大数据技术应用(一) 应用Flume+HBase采集和存储日志数据

ailiy 发表于 2015-11-27 18:46:54

　　前言
　　大数据时代，谁掌握了足够的数据，谁就有可能掌握未来，而其中的数据采集就是将来的流动资产积累。
　　几乎任何规模企业，每时每刻也都在产生大量的数据，但这些数据如何归集、提炼始终是一个困扰。而大数据技术的意义确实不在于掌握规模庞大的数据信息，而在于对这些数据进行智能处理，从中分析和挖掘出有价值的信息，但前提是如何获取大量有价值的数据。
　　
　　在最近的工作当中，本人刚好实现了运用大数据技术分析网站访问日志的方案，整个方案包括对网站日志的采集、清洗、存储和统计分析，计划通过几篇文章将技术实现细节分享出来，以期引起更多的思考和讨论。
　　网站访问日志介绍
　　相信很多做过网站管理的人对网站访问日志（Access Log）应该不会陌生，现在主流的网站服务器（如apache,tomcat,ngxin等）都支持将日志数据记录到服务器的日志文件中。
　　网站的访问日志中记录了很多有用的信息，比如正常用户的访问足迹、恶意捣乱的足迹、用户的入站方式、出站页面等等信息。对以上信息汇总分类后，可以得到更有价值的东西，比如可以得到搜索引擎的抓取频率和来访时间段、可以得到哪些页面是用户热搜的等等。
　　首先看一个访问日志的例子：
　　10.52.10.49 - - "GET /webapp HTTP/1.1" 302 - "-" "Mozilla/5.0 (Windows NT 6.1; WOW64) AppleWebKit/537.36 (KHTML, like Gecko) Chrome/37.0.2062.120 Safari/537.36"
　　这是一个combined格式的访问日志，里面记录了用户的访问ip、时间、访问地址、来源地址等。如要了解具体的格式说明，请查看相关资料。
　　
　　日志采集存储方案
　　对于一个比较活跃的网站来说，访问日志将会是一个海量的数据，考虑到网站日志更新频繁、和海量数据的特点，我选择了Flume + HBase的采集和存储方案。
　　Flume
　　Flume最早是Cloudera提供的日志收集系统，目前是Apache下的一个项目，Flume支持在日志系统中定制各类数据发送方，用于收集数据。
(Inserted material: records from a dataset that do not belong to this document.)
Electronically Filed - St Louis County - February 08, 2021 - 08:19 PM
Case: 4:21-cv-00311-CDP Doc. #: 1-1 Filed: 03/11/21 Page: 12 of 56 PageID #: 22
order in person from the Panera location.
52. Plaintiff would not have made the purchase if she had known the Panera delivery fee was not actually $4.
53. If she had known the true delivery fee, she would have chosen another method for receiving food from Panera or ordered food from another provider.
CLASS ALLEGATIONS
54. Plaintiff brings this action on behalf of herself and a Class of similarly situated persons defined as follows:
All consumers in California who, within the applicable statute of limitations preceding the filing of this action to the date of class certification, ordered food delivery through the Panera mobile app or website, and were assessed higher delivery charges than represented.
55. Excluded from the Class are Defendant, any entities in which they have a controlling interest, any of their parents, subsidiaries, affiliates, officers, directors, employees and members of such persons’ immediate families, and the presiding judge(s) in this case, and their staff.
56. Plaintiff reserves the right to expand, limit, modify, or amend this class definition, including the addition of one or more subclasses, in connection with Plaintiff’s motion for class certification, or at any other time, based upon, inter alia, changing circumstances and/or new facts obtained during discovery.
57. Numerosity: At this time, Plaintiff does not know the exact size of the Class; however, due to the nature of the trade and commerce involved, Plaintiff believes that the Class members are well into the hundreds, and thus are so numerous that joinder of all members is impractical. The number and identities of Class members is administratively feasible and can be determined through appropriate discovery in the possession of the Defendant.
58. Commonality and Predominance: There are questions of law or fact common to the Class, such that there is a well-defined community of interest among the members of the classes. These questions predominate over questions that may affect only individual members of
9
　　Flume提供对数据进行简单处理，并写到各种数据接受方（可定制）的能力 Flume提供了从console（控制台）、RPC（Thrift-RPC）、text（文件）、tail（UNIXtail）、syslog（syslog日志系统，支持TCP和UDP等2种模式），exec（命令执行）等数据源上收集数据的能力。

　　
　　HBase
　　HBase – Hadoop Database，是一个高可靠性、高性能、面向列、可伸缩的分布式存储系统，利用HBase技术可在廉价PCServer上搭建起大规模结构化存储集群。

　　
　　
　　本次方案以Tomcat为Web服务器，通过Flume实时监控网站的日志文件并将新增日志收集、清洗并保存到HBase中，供Spark等分布计算框架分析使用等。
　　
　　
　　方案实现
　　前提条件：
　　已经在linux服务器上安装并启动了相关的程序：Tomcat7,Hadoop2.4.1，Zookeeper3.4.6，HBase0.98.5，Flume1.5。具体安装步骤请自行查看相关文档。
　　1.    首先开启Tomcat中的日志记录功能，并选择combined格式。
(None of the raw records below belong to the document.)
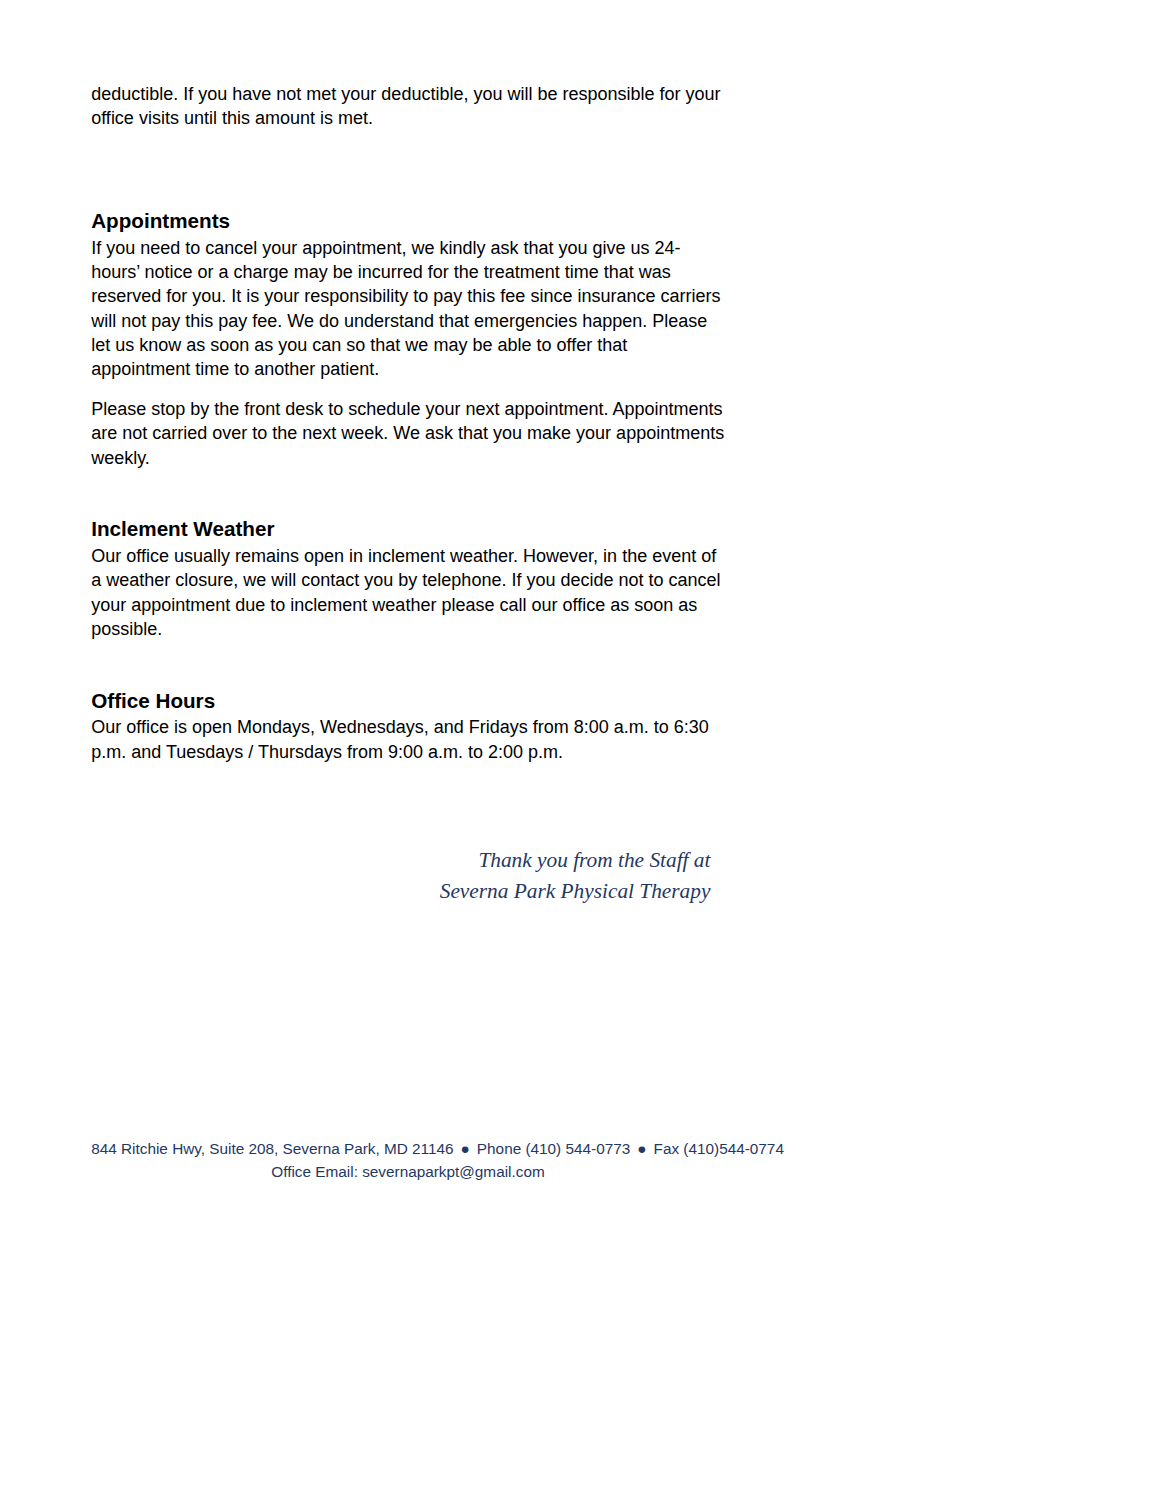deductible. If you have not met your deductible, you will be responsible for your office visits until this amount is met.
Appointments
If you need to cancel your appointment, we kindly ask that you give us 24-hours’ notice or a charge may be incurred for the treatment time that was reserved for you. It is your responsibility to pay this fee since insurance carriers will not pay this pay fee. We do understand that emergencies happen. Please let us know as soon as you can so that we may be able to offer that appointment time to another patient.
Please stop by the front desk to schedule your next appointment. Appointments are not carried over to the next week. We ask that you make your appointments weekly.
Inclement Weather
Our office usually remains open in inclement weather. However, in the event of a weather closure, we will contact you by telephone. If you decide not to cancel your appointment due to inclement weather please call our office as soon as possible.
Office Hours
Our office is open Mondays, Wednesdays, and Fridays from 8:00 a.m. to 6:30 p.m. and Tuesdays / Thursdays from 9:00 a.m. to 2:00 p.m.
Thank you from the Staff at
Severna Park Physical Therapy
844 Ritchie Hwy, Suite 208, Severna Park, MD 21146 ● Phone (410) 544-0773 ● Fax (410)544-0774
Office Email: severnaparkpt@gmail.com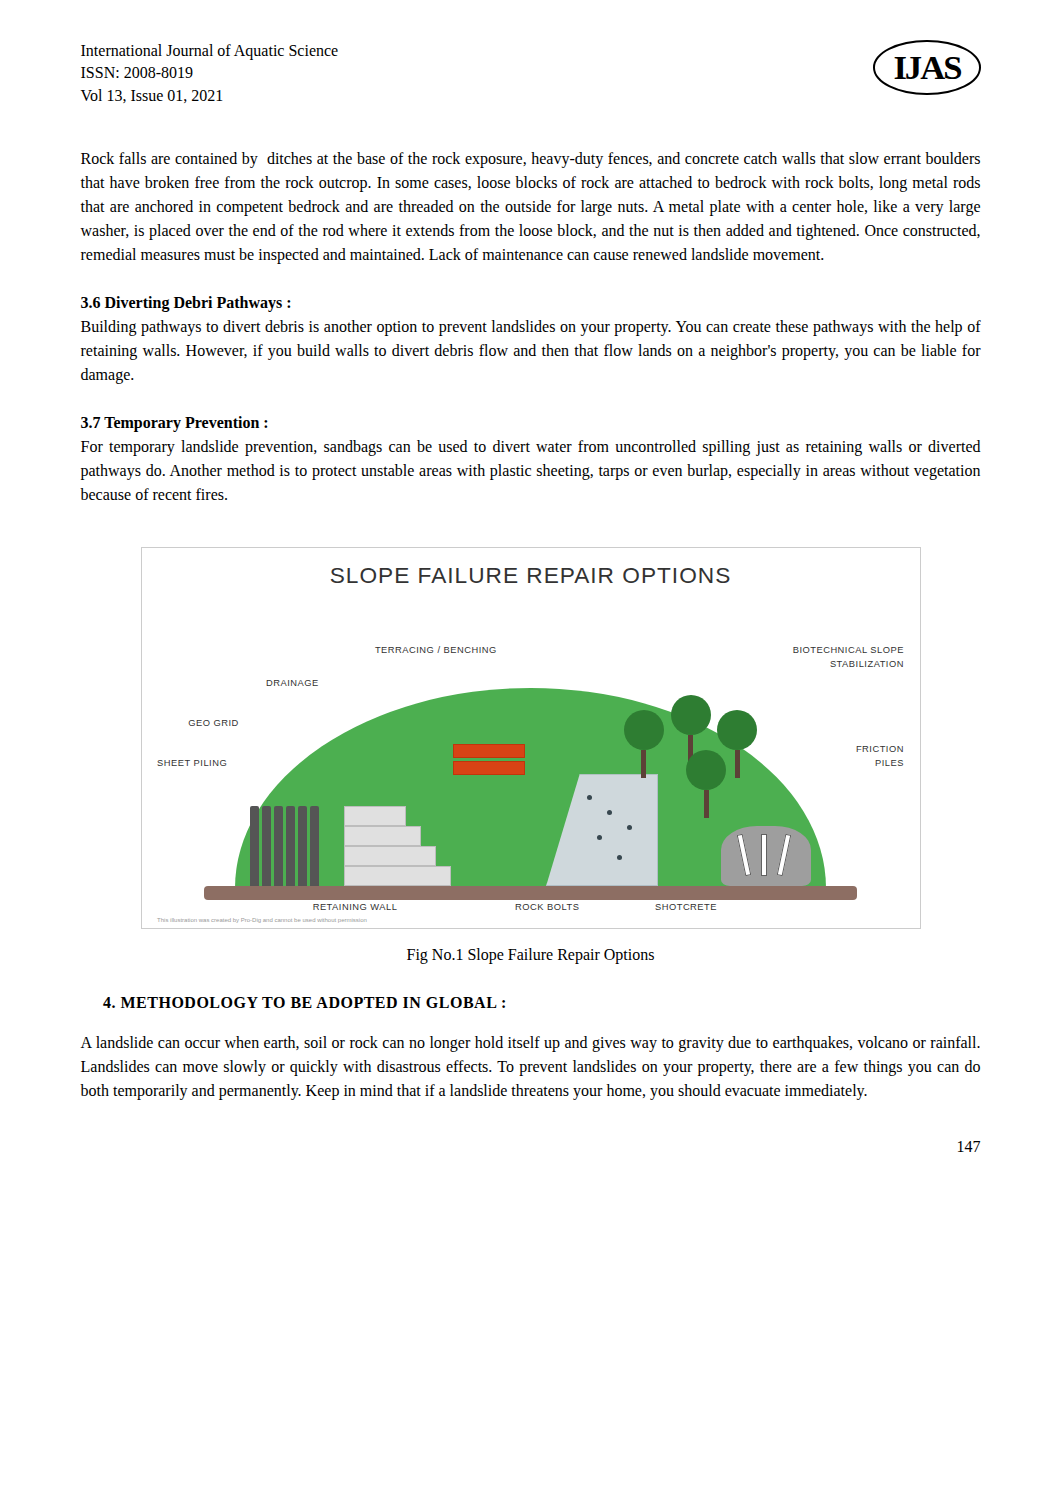International Journal of Aquatic Science
ISSN: 2008-8019
Vol 13, Issue 01, 2021
IJAS
Rock falls are contained by ditches at the base of the rock exposure, heavy-duty fences, and concrete catch walls that slow errant boulders that have broken free from the rock outcrop. In some cases, loose blocks of rock are attached to bedrock with rock bolts, long metal rods that are anchored in competent bedrock and are threaded on the outside for large nuts. A metal plate with a center hole, like a very large washer, is placed over the end of the rod where it extends from the loose block, and the nut is then added and tightened. Once constructed, remedial measures must be inspected and maintained. Lack of maintenance can cause renewed landslide movement.
3.6 Diverting Debri Pathways :
Building pathways to divert debris is another option to prevent landslides on your property. You can create these pathways with the help of retaining walls. However, if you build walls to divert debris flow and then that flow lands on a neighbor's property, you can be liable for damage.
3.7 Temporary Prevention :
For temporary landslide prevention, sandbags can be used to divert water from uncontrolled spilling just as retaining walls or diverted pathways do. Another method is to protect unstable areas with plastic sheeting, tarps or even burlap, especially in areas without vegetation because of recent fires.
SLOPE FAILURE REPAIR OPTIONS
SHEET PILING GEO GRID DRAINAGE TERRACING / BENCHING BIOTECHNICAL SLOPE
STABILIZATION FRICTION
PILES RETAINING WALL ROCK BOLTS SHOTCRETE This illustration was created by Pro-Dig and cannot be used without permission
Fig No.1 Slope Failure Repair Options
METHODOLOGY TO BE ADOPTED IN GLOBAL :
A landslide can occur when earth, soil or rock can no longer hold itself up and gives way to gravity due to earthquakes, volcano or rainfall. Landslides can move slowly or quickly with disastrous effects. To prevent landslides on your property, there are a few things you can do both temporarily and permanently. Keep in mind that if a landslide threatens your home, you should evacuate immediately.
147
　　修改TOMCAT_PATH/conf/server.xml，增加日志记录：
　　<Valve className="org.apache.catalina.valves.AccessLogValve" directory="logs"
　　             prefix="localhost_access_log." suffix=".txt" renameOnRotate="true"
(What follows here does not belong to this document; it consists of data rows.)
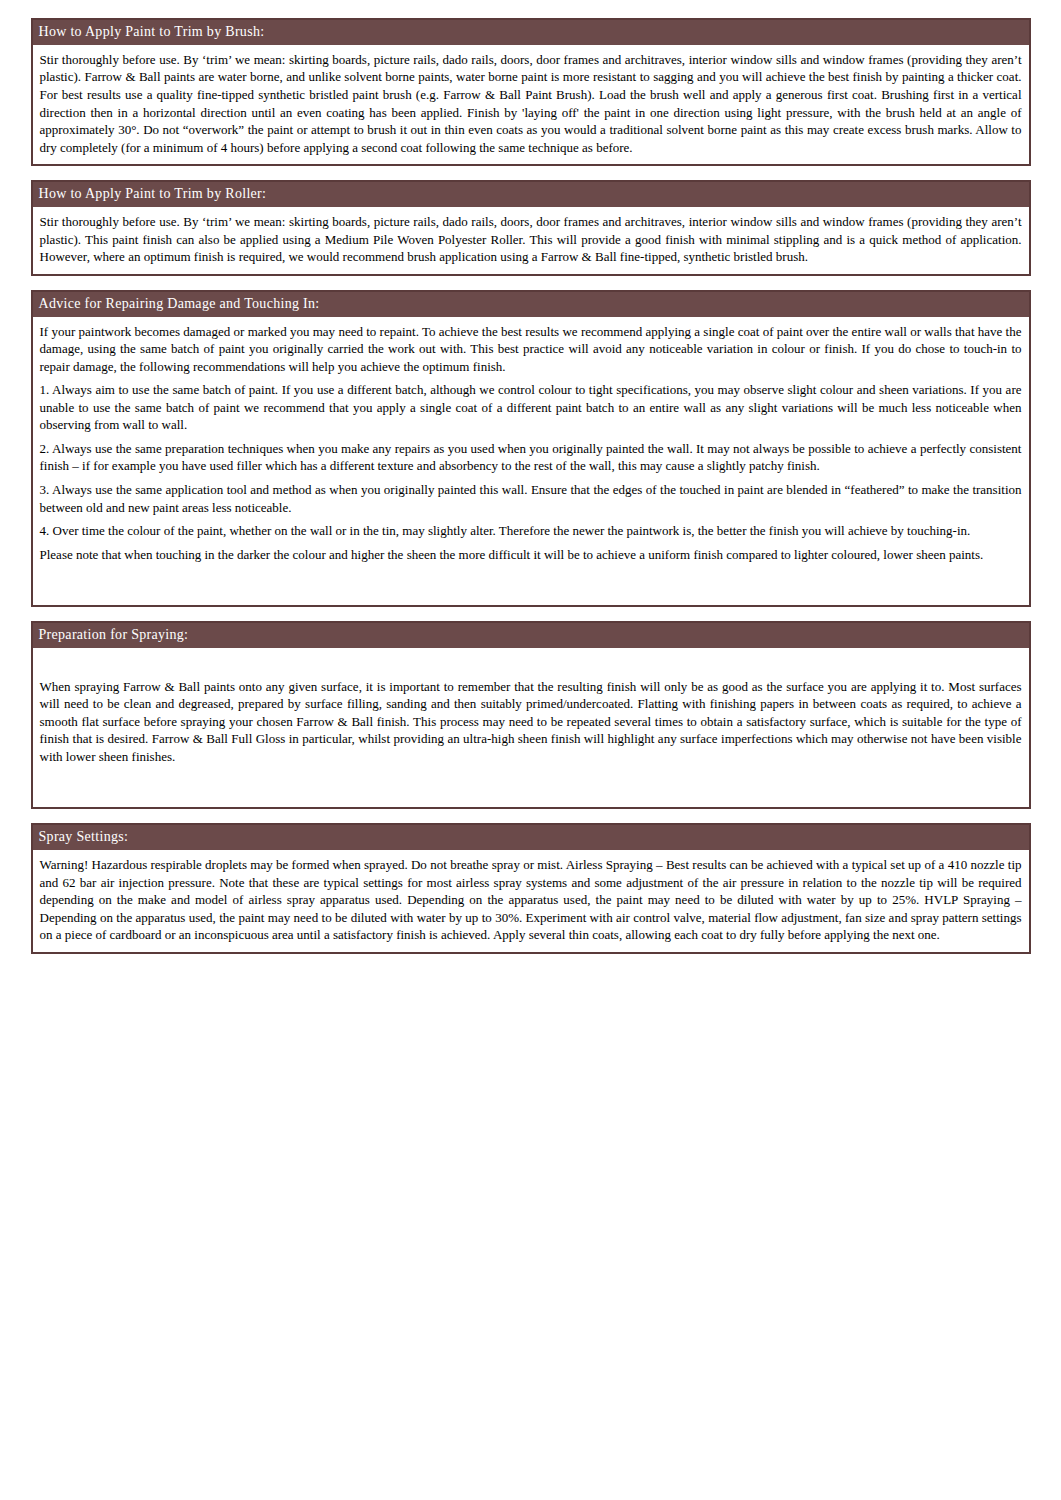How to Apply Paint to Trim by Brush:
Stir thoroughly before use. By ‘trim’ we mean: skirting boards, picture rails, dado rails, doors, door frames and architraves, interior window sills and window frames (providing they aren’t plastic). Farrow & Ball paints are water borne, and unlike solvent borne paints, water borne paint is more resistant to sagging and you will achieve the best finish by painting a thicker coat. For best results use a quality fine-tipped synthetic bristled paint brush (e.g. Farrow & Ball Paint Brush). Load the brush well and apply a generous first coat. Brushing first in a vertical direction then in a horizontal direction until an even coating has been applied. Finish by 'laying off' the paint in one direction using light pressure, with the brush held at an angle of approximately 30°. Do not “overwork” the paint or attempt to brush it out in thin even coats as you would a traditional solvent borne paint as this may create excess brush marks. Allow to dry completely (for a minimum of 4 hours) before applying a second coat following the same technique as before.
How to Apply Paint to Trim by Roller:
Stir thoroughly before use. By ‘trim’ we mean: skirting boards, picture rails, dado rails, doors, door frames and architraves, interior window sills and window frames (providing they aren’t plastic). This paint finish can also be applied using a Medium Pile Woven Polyester Roller. This will provide a good finish with minimal stippling and is a quick method of application. However, where an optimum finish is required, we would recommend brush application using a Farrow & Ball fine-tipped, synthetic bristled brush.
Advice for Repairing Damage and Touching In:
If your paintwork becomes damaged or marked you may need to repaint. To achieve the best results we recommend applying a single coat of paint over the entire wall or walls that have the damage, using the same batch of paint you originally carried the work out with. This best practice will avoid any noticeable variation in colour or finish. If you do chose to touch-in to repair damage, the following recommendations will help you achieve the optimum finish.
1. Always aim to use the same batch of paint. If you use a different batch, although we control colour to tight specifications, you may observe slight colour and sheen variations. If you are unable to use the same batch of paint we recommend that you apply a single coat of a different paint batch to an entire wall as any slight variations will be much less noticeable when observing from wall to wall.
2. Always use the same preparation techniques when you make any repairs as you used when you originally painted the wall. It may not always be possible to achieve a perfectly consistent finish – if for example you have used filler which has a different texture and absorbency to the rest of the wall, this may cause a slightly patchy finish.
3. Always use the same application tool and method as when you originally painted this wall. Ensure that the edges of the touched in paint are blended in “feathered” to make the transition between old and new paint areas less noticeable.
4. Over time the colour of the paint, whether on the wall or in the tin, may slightly alter. Therefore the newer the paintwork is, the better the finish you will achieve by touching-in.
Please note that when touching in the darker the colour and higher the sheen the more difficult it will be to achieve a uniform finish compared to lighter coloured, lower sheen paints.
Preparation for Spraying:
When spraying Farrow & Ball paints onto any given surface, it is important to remember that the resulting finish will only be as good as the surface you are applying it to. Most surfaces will need to be clean and degreased, prepared by surface filling, sanding and then suitably primed/undercoated. Flatting with finishing papers in between coats as required, to achieve a smooth flat surface before spraying your chosen Farrow & Ball finish. This process may need to be repeated several times to obtain a satisfactory surface, which is suitable for the type of finish that is desired. Farrow & Ball Full Gloss in particular, whilst providing an ultra-high sheen finish will highlight any surface imperfections which may otherwise not have been visible with lower sheen finishes.
Spray Settings:
Warning! Hazardous respirable droplets may be formed when sprayed. Do not breathe spray or mist. Airless Spraying – Best results can be achieved with a typical set up of a 410 nozzle tip and 62 bar air injection pressure. Note that these are typical settings for most airless spray systems and some adjustment of the air pressure in relation to the nozzle tip will be required depending on the make and model of airless spray apparatus used. Depending on the apparatus used, the paint may need to be diluted with water by up to 25%. HVLP Spraying – Depending on the apparatus used, the paint may need to be diluted with water by up to 30%. Experiment with air control valve, material flow adjustment, fan size and spray pattern settings on a piece of cardboard or an inconspicuous area until a satisfactory finish is achieved. Apply several thin coats, allowing each coat to dry fully before applying the next one.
　　             pattern="combined" />
　　这样，tomcat就会在logs目录下每天生成localhost_access_log文件并实时记录用户的访问情况。
　　2.    实现日志文件对象和解析程序
　　AccessLog.java:
　　public class AccessLog {
　　    private String clientIp;
　　    private String clientIndentity;
　　    private String remoteUser;
　　    private Date dateTime;
　　    private String request;
　　    private String httpStatusCode;
　　    private String bytesSent;
　　    private String referer;
　　    private String userAgent;
　　…
　　}
　　AccessLogParser.java:
　　public class AccessLogParser {
　　             private static String pattern = "^([\\d.]+) (\\S+) (\\S+) \\[([\\w:/]+\\s[+\\-]\\d{4})\\] \"(.+?)\" (\\d{3}) (\\d+|-) \"([^\"]+)\" \"([^\"]+)\"";
　　 private static Pattern p = Pattern.compile(pattern);
　　
　　    public static AccessLog parse(String line){
　　             Matcher matcher = p.matcher(line);
　　    if (matcher.matches()){
　　          AccessLog accessLog = new AccessLog();
　　          accessLog.setClientIp(matcher.group(1));
　　          accessLog.setClientIndentity(matcher.group(2));
　　          accessLog.setRemoteUser(matcher.group(3));
　　          accessLog.setDateTime(getDateTime(matcher.group(4)));
　　          accessLog.setRequest(matcher.group(5));
　　          accessLog.setHttpStatusCode(matcher.group(6));
　　          accessLog.setBytesSent(matcher.group(7));
　　          accessLog.setReferer(matcher.group(8));
　　          accessLog.setUserAgent(matcher.group(9));
　　          return accessLog;
　　    }
　　    logger.warn("This line is not a valid combined log, ignored it. -- " + line);
　　    return null;
　　    }
　　3.    通过HBase Shell在HBase中建立相应的表access_log
　　执行：$HBASE_HOME/bin/hbase shell，进入shell命令行
　　create 'access_log','cb',创建access_log,和一个列族cb。因为hbase是一个列服务器，一个列族中可以增加很多列，为了性能考虑，一般不要创建多于三个列族。
　　出现如下提示信息，即创建成功
　　0 row(s) in 11.9690 seconds
　　=> Hbase::Table - access_log
　　可以通过list命令查看数据库中的表，或scan ‘access_log’,查看表中数据
　　4.    配置Flume，实现采集和存储
　　在本方案中，我们要将数据存储到HBase中，所以使用flume中提供的hbasesink，同时，为了清洗转换日志数据，我们实现自己的AsyncHbaseEventSerializer。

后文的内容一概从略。